About this task:
Give the count of lines in the data that include "lower", with no other words.

Record set:
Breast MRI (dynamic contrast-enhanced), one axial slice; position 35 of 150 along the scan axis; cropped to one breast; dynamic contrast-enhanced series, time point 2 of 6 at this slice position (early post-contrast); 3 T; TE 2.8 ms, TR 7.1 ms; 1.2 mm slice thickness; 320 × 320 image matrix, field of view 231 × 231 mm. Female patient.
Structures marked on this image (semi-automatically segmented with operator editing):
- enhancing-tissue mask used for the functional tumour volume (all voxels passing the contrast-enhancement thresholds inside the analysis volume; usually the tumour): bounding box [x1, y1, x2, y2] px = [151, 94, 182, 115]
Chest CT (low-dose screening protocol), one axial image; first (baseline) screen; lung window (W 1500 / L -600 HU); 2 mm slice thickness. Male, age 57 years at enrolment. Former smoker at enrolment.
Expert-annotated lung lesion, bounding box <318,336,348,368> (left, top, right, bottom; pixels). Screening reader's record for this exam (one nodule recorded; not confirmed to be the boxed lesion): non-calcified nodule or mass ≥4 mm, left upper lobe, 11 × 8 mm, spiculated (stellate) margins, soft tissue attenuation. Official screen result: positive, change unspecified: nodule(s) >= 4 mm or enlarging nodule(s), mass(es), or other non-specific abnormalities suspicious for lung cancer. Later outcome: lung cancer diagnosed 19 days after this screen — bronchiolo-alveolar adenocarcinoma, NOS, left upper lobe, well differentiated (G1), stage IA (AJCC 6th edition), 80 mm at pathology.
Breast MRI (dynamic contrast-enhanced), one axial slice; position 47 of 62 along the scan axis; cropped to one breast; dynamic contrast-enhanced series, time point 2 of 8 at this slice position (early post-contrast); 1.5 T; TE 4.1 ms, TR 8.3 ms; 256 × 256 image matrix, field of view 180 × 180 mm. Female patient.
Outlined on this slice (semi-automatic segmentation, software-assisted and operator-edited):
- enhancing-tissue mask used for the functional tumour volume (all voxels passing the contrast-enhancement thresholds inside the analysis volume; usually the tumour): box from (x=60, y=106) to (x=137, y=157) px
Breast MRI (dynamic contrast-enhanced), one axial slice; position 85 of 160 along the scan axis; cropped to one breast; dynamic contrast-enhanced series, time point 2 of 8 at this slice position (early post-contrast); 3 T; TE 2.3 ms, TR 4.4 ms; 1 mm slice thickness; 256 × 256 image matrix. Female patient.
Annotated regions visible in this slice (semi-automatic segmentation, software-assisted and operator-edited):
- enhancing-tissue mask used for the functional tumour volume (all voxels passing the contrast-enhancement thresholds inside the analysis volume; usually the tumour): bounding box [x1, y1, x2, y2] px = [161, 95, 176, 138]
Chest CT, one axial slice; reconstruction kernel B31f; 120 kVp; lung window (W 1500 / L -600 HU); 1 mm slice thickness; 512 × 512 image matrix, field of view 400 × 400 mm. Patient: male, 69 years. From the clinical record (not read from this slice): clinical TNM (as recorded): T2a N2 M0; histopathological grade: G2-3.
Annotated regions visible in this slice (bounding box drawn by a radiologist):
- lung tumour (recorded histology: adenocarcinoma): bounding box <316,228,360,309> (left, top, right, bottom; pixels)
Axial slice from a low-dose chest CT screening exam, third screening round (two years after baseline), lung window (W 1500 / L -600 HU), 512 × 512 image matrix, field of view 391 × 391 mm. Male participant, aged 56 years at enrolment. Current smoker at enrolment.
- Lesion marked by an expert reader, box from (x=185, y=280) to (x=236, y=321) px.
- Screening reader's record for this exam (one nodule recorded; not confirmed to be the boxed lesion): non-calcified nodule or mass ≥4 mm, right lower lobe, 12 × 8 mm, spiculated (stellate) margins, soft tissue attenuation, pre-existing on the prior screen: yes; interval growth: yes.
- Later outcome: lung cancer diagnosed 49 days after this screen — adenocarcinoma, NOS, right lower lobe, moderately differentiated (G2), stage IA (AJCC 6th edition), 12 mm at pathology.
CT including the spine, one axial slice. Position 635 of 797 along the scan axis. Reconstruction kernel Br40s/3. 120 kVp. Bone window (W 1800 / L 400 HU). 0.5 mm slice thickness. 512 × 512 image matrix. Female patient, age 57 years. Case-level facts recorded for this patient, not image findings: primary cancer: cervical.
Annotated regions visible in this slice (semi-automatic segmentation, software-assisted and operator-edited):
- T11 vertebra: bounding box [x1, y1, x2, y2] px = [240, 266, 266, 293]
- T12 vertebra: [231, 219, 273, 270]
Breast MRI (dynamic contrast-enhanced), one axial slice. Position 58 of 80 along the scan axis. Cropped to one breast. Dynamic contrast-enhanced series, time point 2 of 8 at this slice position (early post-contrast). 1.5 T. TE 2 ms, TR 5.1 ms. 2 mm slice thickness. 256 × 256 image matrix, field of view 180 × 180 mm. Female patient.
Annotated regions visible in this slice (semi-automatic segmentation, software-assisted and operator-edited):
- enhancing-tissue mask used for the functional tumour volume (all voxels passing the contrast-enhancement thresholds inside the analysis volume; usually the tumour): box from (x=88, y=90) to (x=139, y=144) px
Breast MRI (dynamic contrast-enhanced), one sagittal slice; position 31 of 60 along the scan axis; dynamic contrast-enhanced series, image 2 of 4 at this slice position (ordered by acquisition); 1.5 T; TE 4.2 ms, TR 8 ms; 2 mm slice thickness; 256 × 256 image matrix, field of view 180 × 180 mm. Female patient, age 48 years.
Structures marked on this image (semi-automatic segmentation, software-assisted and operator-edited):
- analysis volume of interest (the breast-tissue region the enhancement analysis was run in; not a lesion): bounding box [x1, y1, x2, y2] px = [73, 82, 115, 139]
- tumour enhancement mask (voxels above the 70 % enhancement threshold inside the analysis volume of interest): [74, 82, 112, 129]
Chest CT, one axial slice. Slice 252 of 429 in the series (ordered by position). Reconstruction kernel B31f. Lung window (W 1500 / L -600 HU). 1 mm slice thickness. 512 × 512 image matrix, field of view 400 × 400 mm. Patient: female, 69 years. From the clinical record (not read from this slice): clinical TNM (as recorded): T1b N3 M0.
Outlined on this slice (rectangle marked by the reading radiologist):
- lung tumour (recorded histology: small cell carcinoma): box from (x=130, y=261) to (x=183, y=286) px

--

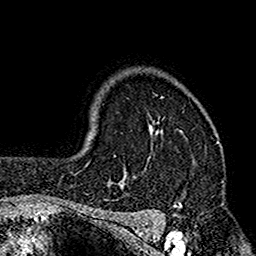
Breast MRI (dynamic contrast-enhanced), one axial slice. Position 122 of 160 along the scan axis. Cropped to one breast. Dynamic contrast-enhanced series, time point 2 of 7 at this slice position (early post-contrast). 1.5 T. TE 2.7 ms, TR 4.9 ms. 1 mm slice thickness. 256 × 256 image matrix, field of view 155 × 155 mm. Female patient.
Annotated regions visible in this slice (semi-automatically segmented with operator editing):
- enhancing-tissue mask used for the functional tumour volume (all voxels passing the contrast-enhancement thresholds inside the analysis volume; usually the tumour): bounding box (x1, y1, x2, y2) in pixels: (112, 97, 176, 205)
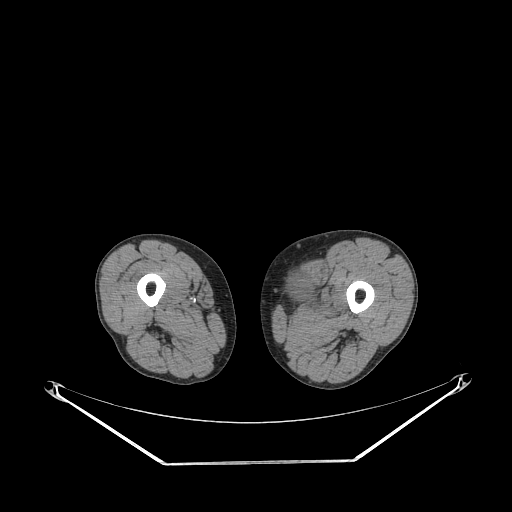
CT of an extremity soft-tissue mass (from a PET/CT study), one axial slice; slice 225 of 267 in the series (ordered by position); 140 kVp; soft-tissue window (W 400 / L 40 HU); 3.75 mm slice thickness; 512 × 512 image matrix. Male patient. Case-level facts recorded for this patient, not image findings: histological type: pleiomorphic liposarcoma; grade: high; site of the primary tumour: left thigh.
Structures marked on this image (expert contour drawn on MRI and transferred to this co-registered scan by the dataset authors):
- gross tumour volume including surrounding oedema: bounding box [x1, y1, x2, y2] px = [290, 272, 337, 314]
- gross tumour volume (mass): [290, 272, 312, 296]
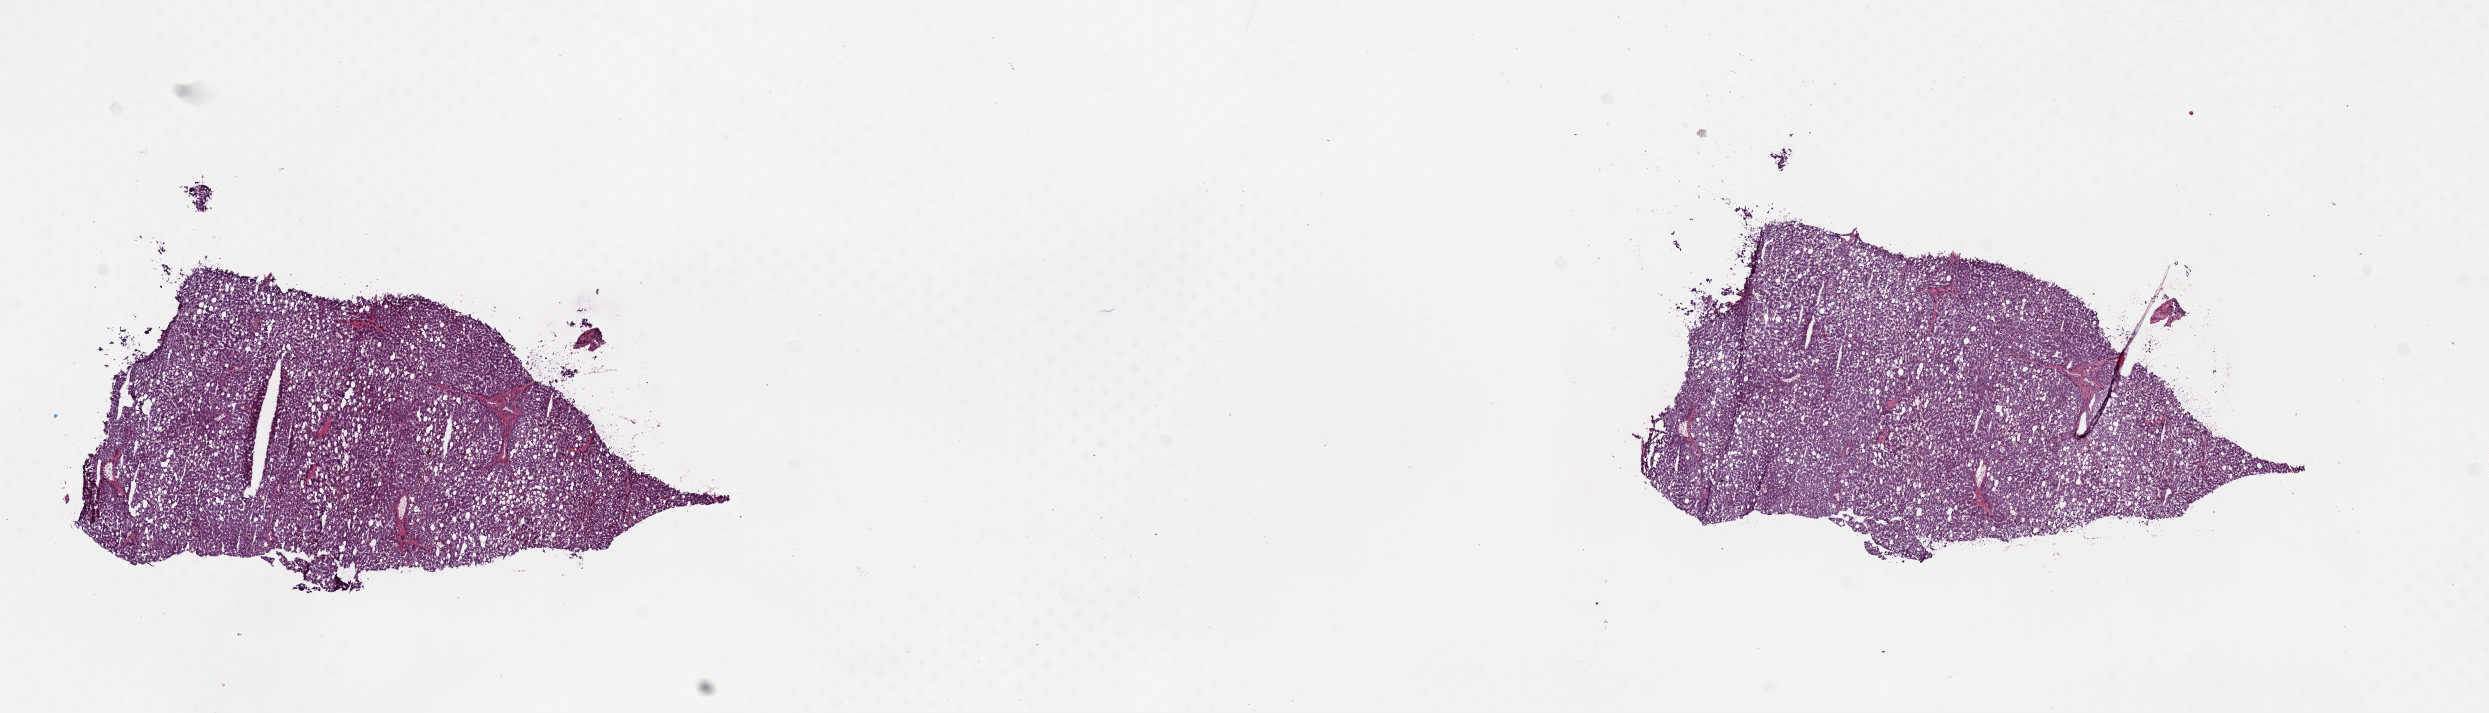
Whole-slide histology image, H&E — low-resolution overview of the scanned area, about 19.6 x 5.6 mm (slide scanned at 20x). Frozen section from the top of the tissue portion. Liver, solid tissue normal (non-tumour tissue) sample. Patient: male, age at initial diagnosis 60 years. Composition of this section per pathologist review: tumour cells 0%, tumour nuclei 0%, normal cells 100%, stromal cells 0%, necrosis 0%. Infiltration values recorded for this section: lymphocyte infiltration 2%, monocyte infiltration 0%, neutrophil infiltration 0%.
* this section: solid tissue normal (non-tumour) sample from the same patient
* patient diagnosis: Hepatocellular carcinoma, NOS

---

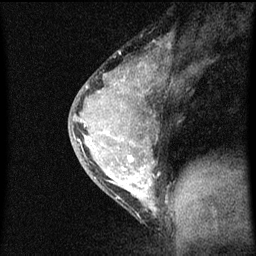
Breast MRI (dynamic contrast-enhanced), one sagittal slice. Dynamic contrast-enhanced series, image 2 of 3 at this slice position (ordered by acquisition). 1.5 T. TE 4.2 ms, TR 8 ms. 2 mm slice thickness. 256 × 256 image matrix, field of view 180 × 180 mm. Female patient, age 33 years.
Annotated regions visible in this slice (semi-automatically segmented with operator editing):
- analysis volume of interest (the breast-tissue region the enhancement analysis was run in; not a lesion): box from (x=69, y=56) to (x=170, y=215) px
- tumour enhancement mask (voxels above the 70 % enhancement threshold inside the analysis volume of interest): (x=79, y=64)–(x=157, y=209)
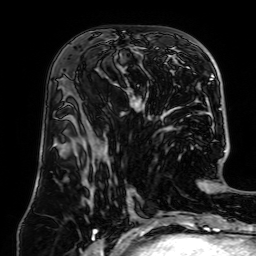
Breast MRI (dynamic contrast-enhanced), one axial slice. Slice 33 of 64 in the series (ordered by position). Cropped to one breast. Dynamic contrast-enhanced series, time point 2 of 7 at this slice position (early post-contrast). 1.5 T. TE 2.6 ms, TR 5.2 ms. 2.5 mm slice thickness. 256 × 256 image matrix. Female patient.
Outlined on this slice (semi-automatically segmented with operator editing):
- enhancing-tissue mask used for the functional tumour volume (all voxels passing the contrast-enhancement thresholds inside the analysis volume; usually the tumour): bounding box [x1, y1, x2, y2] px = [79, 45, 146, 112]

Solved exercise:
2